September 06, 2007|From Reuters

A trade group representing more than 500 U.S. pension funds dropped its opposition to two bills aimed at raising taxes on private equity firms, saying it was no longer coming out against the proposals.

The group's decision reflects the heavy pressure unions are putting on pension fund managers and public employees to support the tax increases.

The issue pits pension fund managers, who have seen their funds' returns boosted by private equity investments, against workers who have in some cases been the victims of job cuts from private equity deals.

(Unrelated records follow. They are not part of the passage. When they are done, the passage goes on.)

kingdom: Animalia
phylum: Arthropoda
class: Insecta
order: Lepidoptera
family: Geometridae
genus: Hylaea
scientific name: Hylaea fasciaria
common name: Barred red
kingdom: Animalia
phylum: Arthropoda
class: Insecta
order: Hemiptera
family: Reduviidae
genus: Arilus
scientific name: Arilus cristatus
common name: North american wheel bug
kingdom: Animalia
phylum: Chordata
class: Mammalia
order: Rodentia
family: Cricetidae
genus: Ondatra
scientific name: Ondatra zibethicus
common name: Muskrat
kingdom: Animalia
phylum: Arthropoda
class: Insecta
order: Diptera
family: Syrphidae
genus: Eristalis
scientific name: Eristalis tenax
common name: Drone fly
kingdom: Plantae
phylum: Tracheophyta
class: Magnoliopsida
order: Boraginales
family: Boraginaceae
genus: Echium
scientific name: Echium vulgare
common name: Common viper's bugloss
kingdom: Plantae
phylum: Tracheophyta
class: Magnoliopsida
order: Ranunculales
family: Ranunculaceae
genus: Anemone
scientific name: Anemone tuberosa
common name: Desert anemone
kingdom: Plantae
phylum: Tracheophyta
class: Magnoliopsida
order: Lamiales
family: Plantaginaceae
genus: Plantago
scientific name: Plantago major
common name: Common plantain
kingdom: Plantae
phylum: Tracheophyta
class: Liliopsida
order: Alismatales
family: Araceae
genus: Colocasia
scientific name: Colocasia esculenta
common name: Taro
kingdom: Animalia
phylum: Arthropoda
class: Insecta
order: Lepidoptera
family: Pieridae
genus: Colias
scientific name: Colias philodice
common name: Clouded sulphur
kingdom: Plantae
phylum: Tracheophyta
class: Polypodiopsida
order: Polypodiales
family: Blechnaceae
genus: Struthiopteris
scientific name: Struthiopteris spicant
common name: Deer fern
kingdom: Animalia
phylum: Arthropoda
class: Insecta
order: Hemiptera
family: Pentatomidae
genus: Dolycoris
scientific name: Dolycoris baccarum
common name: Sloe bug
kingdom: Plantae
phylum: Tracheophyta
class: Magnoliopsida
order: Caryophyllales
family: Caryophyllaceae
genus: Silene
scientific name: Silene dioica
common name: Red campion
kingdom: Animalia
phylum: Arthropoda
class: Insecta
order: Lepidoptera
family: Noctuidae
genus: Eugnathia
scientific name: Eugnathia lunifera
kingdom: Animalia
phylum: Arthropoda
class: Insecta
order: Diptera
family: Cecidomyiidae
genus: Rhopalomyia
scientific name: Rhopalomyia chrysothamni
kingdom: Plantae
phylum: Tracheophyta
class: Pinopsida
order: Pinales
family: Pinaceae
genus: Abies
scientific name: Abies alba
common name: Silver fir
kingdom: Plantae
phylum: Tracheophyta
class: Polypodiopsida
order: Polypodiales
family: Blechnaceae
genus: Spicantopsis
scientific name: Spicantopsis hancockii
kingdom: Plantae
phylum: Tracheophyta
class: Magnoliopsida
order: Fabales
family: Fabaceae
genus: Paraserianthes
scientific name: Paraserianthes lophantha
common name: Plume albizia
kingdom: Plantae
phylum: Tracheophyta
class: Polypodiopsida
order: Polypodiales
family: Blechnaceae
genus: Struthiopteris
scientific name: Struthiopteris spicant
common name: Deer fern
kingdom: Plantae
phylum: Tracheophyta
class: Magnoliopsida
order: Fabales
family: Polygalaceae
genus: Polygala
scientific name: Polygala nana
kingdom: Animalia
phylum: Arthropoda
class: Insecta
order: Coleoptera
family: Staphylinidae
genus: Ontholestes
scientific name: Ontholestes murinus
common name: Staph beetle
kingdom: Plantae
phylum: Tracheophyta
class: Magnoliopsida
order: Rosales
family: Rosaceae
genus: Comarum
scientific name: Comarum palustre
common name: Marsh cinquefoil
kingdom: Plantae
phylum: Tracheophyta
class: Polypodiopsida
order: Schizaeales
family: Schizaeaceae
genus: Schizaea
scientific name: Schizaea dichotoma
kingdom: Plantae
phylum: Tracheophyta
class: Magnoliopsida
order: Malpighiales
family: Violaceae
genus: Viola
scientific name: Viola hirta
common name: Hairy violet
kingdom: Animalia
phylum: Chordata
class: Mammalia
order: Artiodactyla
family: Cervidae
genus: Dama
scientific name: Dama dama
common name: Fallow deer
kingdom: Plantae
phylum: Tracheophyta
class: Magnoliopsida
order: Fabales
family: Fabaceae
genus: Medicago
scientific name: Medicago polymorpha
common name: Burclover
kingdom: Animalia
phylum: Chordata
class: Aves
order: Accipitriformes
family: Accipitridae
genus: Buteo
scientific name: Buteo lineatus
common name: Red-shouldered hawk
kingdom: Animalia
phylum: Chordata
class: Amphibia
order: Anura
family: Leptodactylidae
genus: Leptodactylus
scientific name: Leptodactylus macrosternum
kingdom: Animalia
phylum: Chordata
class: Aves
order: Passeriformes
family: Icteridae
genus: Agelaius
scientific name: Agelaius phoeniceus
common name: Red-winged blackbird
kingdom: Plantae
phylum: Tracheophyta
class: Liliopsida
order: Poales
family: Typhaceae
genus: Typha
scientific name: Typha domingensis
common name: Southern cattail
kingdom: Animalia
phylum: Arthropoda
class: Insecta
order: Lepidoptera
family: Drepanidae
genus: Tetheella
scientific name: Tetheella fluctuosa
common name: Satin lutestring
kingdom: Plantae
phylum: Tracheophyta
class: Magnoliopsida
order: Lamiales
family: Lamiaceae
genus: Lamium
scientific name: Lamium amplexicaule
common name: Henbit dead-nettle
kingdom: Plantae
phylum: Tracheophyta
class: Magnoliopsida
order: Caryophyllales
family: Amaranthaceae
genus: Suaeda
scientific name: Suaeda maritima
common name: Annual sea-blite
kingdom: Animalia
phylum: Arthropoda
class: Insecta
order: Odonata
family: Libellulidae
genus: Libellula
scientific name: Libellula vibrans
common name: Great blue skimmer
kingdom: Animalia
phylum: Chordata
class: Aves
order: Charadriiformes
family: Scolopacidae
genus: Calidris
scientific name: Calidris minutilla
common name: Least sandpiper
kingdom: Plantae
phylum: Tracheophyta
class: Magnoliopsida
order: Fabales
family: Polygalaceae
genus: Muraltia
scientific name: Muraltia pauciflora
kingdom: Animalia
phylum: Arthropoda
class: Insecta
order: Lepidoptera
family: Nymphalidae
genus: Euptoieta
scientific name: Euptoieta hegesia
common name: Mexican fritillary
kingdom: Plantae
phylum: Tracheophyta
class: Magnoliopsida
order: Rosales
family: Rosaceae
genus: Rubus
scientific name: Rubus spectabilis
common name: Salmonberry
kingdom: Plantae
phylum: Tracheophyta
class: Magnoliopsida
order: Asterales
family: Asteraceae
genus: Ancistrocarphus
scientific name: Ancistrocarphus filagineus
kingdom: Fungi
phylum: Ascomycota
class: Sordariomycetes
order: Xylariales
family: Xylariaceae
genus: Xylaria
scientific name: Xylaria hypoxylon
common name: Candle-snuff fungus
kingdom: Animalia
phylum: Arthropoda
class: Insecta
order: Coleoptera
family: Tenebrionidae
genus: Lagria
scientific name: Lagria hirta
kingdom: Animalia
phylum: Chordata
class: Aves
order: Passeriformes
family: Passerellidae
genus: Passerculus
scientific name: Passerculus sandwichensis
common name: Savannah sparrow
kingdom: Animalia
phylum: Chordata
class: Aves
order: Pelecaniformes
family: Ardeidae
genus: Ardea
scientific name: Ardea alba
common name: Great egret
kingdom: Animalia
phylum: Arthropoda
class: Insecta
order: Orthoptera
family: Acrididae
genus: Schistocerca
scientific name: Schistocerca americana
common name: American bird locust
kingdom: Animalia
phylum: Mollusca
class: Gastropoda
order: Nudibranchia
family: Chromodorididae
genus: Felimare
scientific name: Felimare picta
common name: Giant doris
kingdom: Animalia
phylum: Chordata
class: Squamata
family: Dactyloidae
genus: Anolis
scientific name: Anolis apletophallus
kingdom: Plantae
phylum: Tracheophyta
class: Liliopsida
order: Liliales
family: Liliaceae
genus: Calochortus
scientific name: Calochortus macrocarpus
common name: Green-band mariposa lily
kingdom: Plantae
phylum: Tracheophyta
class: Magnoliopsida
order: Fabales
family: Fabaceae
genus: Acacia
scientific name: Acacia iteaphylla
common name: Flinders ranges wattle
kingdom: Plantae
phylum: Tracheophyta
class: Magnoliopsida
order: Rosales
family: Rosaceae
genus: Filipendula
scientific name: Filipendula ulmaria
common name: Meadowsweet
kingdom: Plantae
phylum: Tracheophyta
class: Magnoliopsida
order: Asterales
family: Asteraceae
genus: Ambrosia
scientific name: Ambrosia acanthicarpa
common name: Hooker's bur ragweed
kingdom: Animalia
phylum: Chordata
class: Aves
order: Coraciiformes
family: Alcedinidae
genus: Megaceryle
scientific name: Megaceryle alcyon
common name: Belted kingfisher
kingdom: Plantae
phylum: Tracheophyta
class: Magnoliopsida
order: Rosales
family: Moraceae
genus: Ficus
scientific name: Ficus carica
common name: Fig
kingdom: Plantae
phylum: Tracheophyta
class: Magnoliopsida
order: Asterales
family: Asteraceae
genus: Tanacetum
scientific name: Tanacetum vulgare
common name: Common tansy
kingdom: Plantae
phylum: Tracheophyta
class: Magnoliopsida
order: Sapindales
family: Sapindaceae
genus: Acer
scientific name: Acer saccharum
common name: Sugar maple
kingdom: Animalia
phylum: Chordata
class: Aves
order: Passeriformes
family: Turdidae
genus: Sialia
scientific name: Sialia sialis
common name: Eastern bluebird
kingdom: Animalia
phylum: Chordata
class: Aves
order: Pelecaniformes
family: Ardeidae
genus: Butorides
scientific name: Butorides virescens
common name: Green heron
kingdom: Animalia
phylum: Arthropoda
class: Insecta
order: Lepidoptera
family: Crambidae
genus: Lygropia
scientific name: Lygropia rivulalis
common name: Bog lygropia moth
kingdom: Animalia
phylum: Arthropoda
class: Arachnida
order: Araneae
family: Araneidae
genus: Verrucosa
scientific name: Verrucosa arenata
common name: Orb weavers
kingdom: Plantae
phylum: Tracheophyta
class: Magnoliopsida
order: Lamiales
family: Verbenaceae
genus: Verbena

The National Conference on Public Employee Retirement Systems sent a letter dated Tuesday to the leaders of the Senate Finance Committee -- Chairman Max Baucus, a Montana Democrat, and senior Republican Charles E. Grassley of Iowa -- asking them to disregard a letter sent 11 days earlier.

In the first letter, the conference expressed worry that tax increases would hurt the economy, public pension funds and public employees. In its letter this week, the group said that although some of its members believed the bills could hurt public employees, most didn't share that opinion. The organization said it would take no stance on the bills.

Unions have been vocal in supporting the proposed tax increases and in criticizing private equity riches in general.

The AFL-CIO's stance was an important factor in the change in the pension fund organization's position, according to a person familiar with the matter.

Private equity firms raise money from big investors such as pension funds and endowments and use the cash to buy companies. They typically cut costs and streamline businesses before selling them a few years later, distributing the proceeds to investors.

Baucus and Grassley introduced a bill in June that would require publicly traded partnerships deriving income from investment advisory and asset management services to pay the federal corporate tax rate of as much as 35% instead of the 15% rate they now pay. A bill pending in the House would boost taxes on private equity managers.